Trudno zgodzić się z głównymi tezami tekstu Kolegi Przewodniczącego. To zaklinanie rzeczywistości politykom PO niewiele pomoże.

tekście „Prezydenta nie tak łatwo usunąć” dostrzec można wiele elementów myślenia politycznego charakterystycznego dla ugrupowania, które nie może pogodzić się z utratą władzy.

Po pierwsze, w tzw. aferze reprywatyzacyjnej (zwanej czasami aferą warszawską) nie chodzi o to, kto bliżej jest przejęcia władzy w Warszawie, a raczej kto tę władzę może utracić.

Po drugie, nagonka medialna wcale nie została zainspirowana przez PiS, a przez mieszkańców stolicy po obszernej publikacji o nieprawidłowościach w Gazecie Wyborczej.

Po trzecie, o żadnym naginaniu przez PiS przepisów prawa nie ma mowy, chodzi o fakty zbadane i ujawnione przez dziennikarzy.

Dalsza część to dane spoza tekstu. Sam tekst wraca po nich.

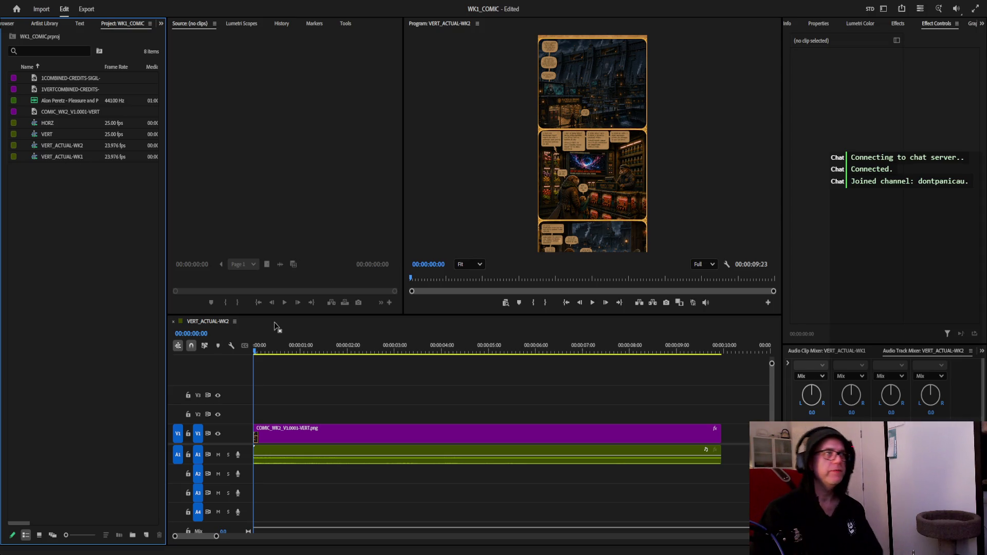
key(ctrl+s)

Po czwarte wreszcie, nie ma mowy o żadnym procesie sądowym czy o wyroku skazującym, bo przyczyny zmian personalnych wydają się być w świetle prawa zupełnie inne.

Te 4 tezy zawarte w tekście Kolegi Przewodniczącego pokazują wyraźnie, że politycy PO jeszcze nie do końca zrozumieli przyczyny utraty władzy w kraju – oderwanie od rzeczywistości, tworzenie własnego świata, nierozumienie prawdziwych problemów Polaków, utrata kontaktu z obywatelami, nieliczenie się z faktami i wiele innych. Korzystają na tym partie typu Nowoczesna czy Razem, a Platformie grozi zupełna marginalizacja.

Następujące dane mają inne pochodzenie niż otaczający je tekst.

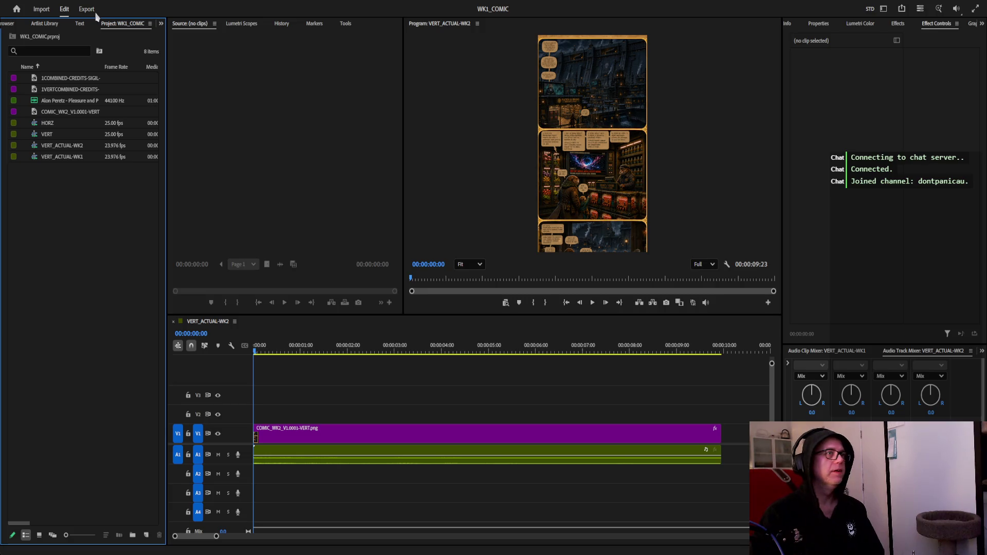
click(92, 11)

Po tych kwestiach politycznych oddajmy głos fachowcom, którzy niejako z boku przyglądają się sprawie tej afery. Bo tutaj coraz wyraźniej zaczynają pojawiać się głosy, że po aferze warszawskiej są przesłanki do wprowadzenia zarządu komisarycznego, a próba wyciszenia tej afery to tylko pobożne życzenia. A wcześniejsze wybory są całkiem realne.

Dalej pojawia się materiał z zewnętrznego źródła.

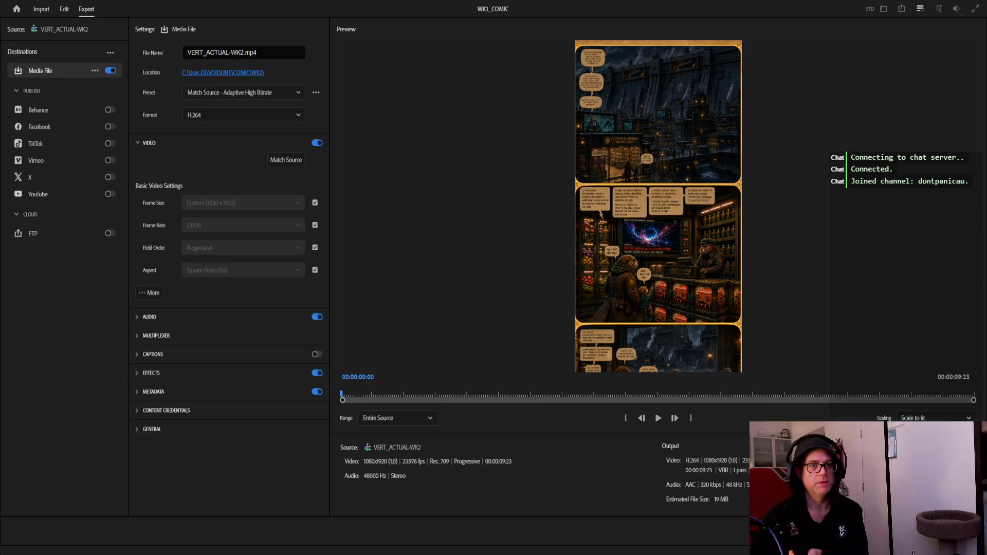
key(alt+shift+2)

Chociażby znany prawnik specjalizujący się w prawie samorządowym Stefan Płażek uważa, że są przesłanki do radykalnych działań. Ten adwokat, doktor nauk prawnych w Katedrze Prawa Samorządu Terytorialnego Uniwersytetu Jagiellońskiego mówi, że skala nieprawidłowości w Warszawie może dać podstawę do zastosowania art. 97 Ustawy o samorządzie gminnym. Cytat z jego wypowiedzi: „Takiego złodziejstwa nie było nawet w Krakowie, gdzie te przypadki były pojedyncze, a w Warszawie to jest na masową skalę, a to może dopiero wierzchołek góry lodowej”.

Komisarza powołuje premier na wniosek wojewody, zgłoszony za pośrednictwem właściwego ministra – czyli prezydenta wbrew pozorom łatwo jest usunąć.

Adwokat dodaje, że obok odpowiedzialności prawnej jest jeszcze honorowa: „W takich przypadkach można by się spodziewać, że osoby odpowiedzialne podadzą się do dymisji, ale to jest kwestia honoru i poczucia odpowiedzialności (…)”.

PS. To mój wpis nr 100 na tym blogu, tak wyszło, że na tematy ogólnopolskie. Dziękuję Redakcji za propozycję prowadzenia bloga, złożoną mi swego czasu.